**Prompt**
Copy out the entries exactly, from the first line to the last.

::::

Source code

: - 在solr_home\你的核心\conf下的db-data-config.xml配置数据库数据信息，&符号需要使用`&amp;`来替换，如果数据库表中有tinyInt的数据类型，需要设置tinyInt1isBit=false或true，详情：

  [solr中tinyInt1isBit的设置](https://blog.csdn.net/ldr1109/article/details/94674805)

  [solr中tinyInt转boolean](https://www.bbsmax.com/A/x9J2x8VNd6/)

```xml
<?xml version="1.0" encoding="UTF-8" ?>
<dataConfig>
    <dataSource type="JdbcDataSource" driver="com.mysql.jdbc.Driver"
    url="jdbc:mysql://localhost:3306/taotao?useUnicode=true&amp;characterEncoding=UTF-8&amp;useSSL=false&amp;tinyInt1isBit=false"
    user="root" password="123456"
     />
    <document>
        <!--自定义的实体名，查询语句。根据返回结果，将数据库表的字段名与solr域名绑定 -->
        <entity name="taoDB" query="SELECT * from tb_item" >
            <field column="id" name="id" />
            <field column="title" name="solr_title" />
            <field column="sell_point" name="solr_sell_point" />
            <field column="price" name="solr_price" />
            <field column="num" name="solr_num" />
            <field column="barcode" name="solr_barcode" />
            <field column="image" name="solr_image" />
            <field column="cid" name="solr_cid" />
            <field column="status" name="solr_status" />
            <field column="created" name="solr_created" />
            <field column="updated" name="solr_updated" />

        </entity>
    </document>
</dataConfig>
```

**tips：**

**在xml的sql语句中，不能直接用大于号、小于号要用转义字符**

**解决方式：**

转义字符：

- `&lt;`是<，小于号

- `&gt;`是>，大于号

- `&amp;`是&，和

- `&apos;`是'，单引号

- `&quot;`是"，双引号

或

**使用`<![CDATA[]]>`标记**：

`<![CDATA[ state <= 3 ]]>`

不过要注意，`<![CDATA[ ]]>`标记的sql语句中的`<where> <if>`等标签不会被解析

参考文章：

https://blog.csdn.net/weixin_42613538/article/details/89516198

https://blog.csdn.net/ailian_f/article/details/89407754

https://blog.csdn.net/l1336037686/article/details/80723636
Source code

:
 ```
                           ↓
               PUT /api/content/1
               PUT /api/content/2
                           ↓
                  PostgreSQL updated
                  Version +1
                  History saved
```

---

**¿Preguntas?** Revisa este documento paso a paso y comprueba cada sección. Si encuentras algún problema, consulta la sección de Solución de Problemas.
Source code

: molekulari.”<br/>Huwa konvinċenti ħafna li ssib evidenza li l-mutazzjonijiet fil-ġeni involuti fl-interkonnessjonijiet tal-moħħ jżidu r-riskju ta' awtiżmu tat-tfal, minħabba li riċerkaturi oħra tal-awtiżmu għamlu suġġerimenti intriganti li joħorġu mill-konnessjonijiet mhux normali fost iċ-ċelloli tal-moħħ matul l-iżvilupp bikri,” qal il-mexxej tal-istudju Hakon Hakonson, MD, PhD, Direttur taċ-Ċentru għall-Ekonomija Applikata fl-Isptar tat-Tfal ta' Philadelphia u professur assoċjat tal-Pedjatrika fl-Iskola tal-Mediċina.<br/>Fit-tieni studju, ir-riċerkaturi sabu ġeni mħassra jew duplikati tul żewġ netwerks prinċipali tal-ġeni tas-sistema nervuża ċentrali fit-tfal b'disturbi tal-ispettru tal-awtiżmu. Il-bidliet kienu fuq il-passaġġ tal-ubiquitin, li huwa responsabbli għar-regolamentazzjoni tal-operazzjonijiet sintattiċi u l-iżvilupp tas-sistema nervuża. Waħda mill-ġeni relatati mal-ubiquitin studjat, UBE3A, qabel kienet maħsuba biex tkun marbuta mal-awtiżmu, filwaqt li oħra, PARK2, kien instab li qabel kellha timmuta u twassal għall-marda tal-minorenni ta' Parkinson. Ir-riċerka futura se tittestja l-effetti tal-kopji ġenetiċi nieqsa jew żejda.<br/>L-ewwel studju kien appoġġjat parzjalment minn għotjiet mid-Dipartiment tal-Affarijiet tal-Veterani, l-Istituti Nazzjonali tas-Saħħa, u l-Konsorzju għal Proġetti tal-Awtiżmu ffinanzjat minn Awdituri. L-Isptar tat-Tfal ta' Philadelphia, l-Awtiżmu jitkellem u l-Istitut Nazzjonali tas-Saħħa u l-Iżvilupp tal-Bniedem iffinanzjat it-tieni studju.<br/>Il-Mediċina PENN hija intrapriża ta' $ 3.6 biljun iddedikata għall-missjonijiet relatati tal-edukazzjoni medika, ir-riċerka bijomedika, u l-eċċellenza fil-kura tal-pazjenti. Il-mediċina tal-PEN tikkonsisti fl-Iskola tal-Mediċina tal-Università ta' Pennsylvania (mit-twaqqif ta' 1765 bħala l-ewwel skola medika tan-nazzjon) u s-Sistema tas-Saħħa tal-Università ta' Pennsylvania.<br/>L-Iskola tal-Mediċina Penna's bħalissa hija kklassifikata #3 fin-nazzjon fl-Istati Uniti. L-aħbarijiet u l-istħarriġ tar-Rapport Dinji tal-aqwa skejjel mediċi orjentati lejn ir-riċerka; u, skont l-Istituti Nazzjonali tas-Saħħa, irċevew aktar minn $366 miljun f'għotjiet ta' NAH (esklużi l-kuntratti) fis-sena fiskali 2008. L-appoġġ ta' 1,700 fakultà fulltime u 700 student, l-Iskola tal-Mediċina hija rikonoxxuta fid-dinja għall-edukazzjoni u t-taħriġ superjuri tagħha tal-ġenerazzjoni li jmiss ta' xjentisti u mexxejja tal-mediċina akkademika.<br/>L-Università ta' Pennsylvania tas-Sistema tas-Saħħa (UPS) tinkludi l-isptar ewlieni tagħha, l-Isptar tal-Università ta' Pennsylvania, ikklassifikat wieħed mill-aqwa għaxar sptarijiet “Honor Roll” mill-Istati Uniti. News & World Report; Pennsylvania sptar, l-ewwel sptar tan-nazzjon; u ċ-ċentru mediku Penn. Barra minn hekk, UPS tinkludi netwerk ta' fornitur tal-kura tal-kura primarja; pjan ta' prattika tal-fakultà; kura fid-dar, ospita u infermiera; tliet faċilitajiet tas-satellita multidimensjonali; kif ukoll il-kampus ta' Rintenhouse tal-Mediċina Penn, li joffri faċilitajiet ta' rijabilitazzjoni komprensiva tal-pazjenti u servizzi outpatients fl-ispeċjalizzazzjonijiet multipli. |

::::

**Written answer**
Source code

: - 在solr_home\你的核心\conf下的db-data-config.xml配置数据库数据信息，&符号需要使用`&amp;`来替换，如果数据库表中有tinyInt的数据类型，需要设置tinyInt1isBit=false或true，详情：

  [solr中tinyInt1isBit的设置](https://blog.csdn.net/ldr1109/article/details/94674805)

  [solr中tinyInt转boolean](https://www.bbsmax.com/A/x9J2x8VNd6/)

```xml
<?xml version="1.0" encoding="UTF-8" ?>
<dataConfig>
    <dataSource type="JdbcDataSource" driver="com.mysql.jdbc.Driver"
    url="jdbc:mysql://localhost:3306/taotao?useUnicode=true&amp;characterEncoding=UTF-8&amp;useSSL=false&amp;tinyInt1isBit=false"
    user="root" password="123456"
     />
    <document>
        <!--自定义的实体名，查询语句。根据返回结果，将数据库表的字段名与solr域名绑定 -->
        <entity name="taoDB" query="SELECT * from tb_item" >
            <field column="id" name="id" />
            <field column="title" name="solr_title" />
            <field column="sell_point" name="solr_sell_point" />
            <field column="price" name="solr_price" />
            <field column="num" name="solr_num" />
            <field column="barcode" name="solr_barcode" />
            <field column="image" name="solr_image" />
            <field column="cid" name="solr_cid" />
            <field column="status" name="solr_status" />
            <field column="created" name="solr_created" />
            <field column="updated" name="solr_updated" />

        </entity>
    </document>
</dataConfig>
```

**tips：**

**在xml的sql语句中，不能直接用大于号、小于号要用转义字符**

**解决方式：**

转义字符：

- `&lt;`是<，小于号

- `&gt;`是>，大于号

- `&amp;`是&，和

- `&apos;`是'，单引号

- `&quot;`是"，双引号

或

**使用`<![CDATA[]]>`标记**：

`<![CDATA[ state <= 3 ]]>`

不过要注意，`<![CDATA[ ]]>`标记的sql语句中的`<where> <if>`等标签不会被解析

参考文章：

https://blog.csdn.net/weixin_42613538/article/details/89516198

https://blog.csdn.net/ailian_f/article/details/89407754

https://blog.csdn.net/l1336037686/article/details/80723636
Source code

:
 ```
                           ↓
               PUT /api/content/1
               PUT /api/content/2
                           ↓
                  PostgreSQL updated
                  Version +1
                  History saved
```

---

**¿Preguntas?** Revisa este documento paso a paso y comprueba cada sección. Si encuentras algún problema, consulta la sección de Solución de Problemas.
Source code

: molekulari.”<br/>Huwa konvinċenti ħafna li ssib evidenza li l-mutazzjonijiet fil-ġeni involuti fl-interkonnessjonijiet tal-moħħ jżidu r-riskju ta' awtiżmu tat-tfal, minħabba li riċerkaturi oħra tal-awtiżmu għamlu suġġerimenti intriganti li joħorġu mill-konnessjonijiet mhux normali fost iċ-ċelloli tal-moħħ matul l-iżvilupp bikri,” qal il-mexxej tal-istudju Hakon Hakonson, MD, PhD, Direttur taċ-Ċentru għall-Ekonomija Applikata fl-Isptar tat-Tfal ta' Philadelphia u professur assoċjat tal-Pedjatrika fl-Iskola tal-Mediċina.<br/>Fit-tieni studju, ir-riċerkaturi sabu ġeni mħassra jew duplikati tul żewġ netwerks prinċipali tal-ġeni tas-sistema nervuża ċentrali fit-tfal b'disturbi tal-ispettru tal-awtiżmu. Il-bidliet kienu fuq il-passaġġ tal-ubiquitin, li huwa responsabbli għar-regolamentazzjoni tal-operazzjonijiet sintattiċi u l-iżvilupp tas-sistema nervuża. Waħda mill-ġeni relatati mal-ubiquitin studjat, UBE3A, qabel kienet maħsuba biex tkun marbuta mal-awtiżmu, filwaqt li oħra, PARK2, kien instab li qabel kellha timmuta u twassal għall-marda tal-minorenni ta' Parkinson. Ir-riċerka futura se tittestja l-effetti tal-kopji ġenetiċi nieqsa jew żejda.<br/>L-ewwel studju kien appoġġjat parzjalment minn għotjiet mid-Dipartiment tal-Affarijiet tal-Veterani, l-Istituti Nazzjonali tas-Saħħa, u l-Konsorzju għal Proġetti tal-Awtiżmu ffinanzjat minn Awdituri. L-Isptar tat-Tfal ta' Philadelphia, l-Awtiżmu jitkellem u l-Istitut Nazzjonali tas-Saħħa u l-Iżvilupp tal-Bniedem iffinanzjat it-tieni studju.<br/>Il-Mediċina PENN hija intrapriża ta' $ 3.6 biljun iddedikata għall-missjonijiet relatati tal-edukazzjoni medika, ir-riċerka bijomedika, u l-eċċellenza fil-kura tal-pazjenti. Il-mediċina tal-PEN tikkonsisti fl-Iskola tal-Mediċina tal-Università ta' Pennsylvania (mit-twaqqif ta' 1765 bħala l-ewwel skola medika tan-nazzjon) u s-Sistema tas-Saħħa tal-Università ta' Pennsylvania.<br/>L-Iskola tal-Mediċina Penna's bħalissa hija kklassifikata #3 fin-nazzjon fl-Istati Uniti. L-aħbarijiet u l-istħarriġ tar-Rapport Dinji tal-aqwa skejjel mediċi orjentati lejn ir-riċerka; u, skont l-Istituti Nazzjonali tas-Saħħa, irċevew aktar minn $366 miljun f'għotjiet ta' NAH (esklużi l-kuntratti) fis-sena fiskali 2008. L-appoġġ ta' 1,700 fakultà fulltime u 700 student, l-Iskola tal-Mediċina hija rikonoxxuta fid-dinja għall-edukazzjoni u t-taħriġ superjuri tagħha tal-ġenerazzjoni li jmiss ta' xjentisti u mexxejja tal-mediċina akkademika.<br/>L-Università ta' Pennsylvania tas-Sistema tas-Saħħa (UPS) tinkludi l-isptar ewlieni tagħha, l-Isptar tal-Università ta' Pennsylvania, ikklassifikat wieħed mill-aqwa għaxar sptarijiet “Honor Roll” mill-Istati Uniti. News & World Report; Pennsylvania sptar, l-ewwel sptar tan-nazzjon; u ċ-ċentru mediku Penn. Barra minn hekk, UPS tinkludi netwerk ta' fornitur tal-kura tal-kura primarja; pjan ta' prattika tal-fakultà; kura fid-dar, ospita u infermiera; tliet faċilitajiet tas-satellita multidimensjonali; kif ukoll il-kampus ta' Rintenhouse tal-Mediċina Penn, li joffri faċilitajiet ta' rijabilitazzjoni komprensiva tal-pazjenti u servizzi outpatients fl-ispeċjalizzazzjonijiet multipli. |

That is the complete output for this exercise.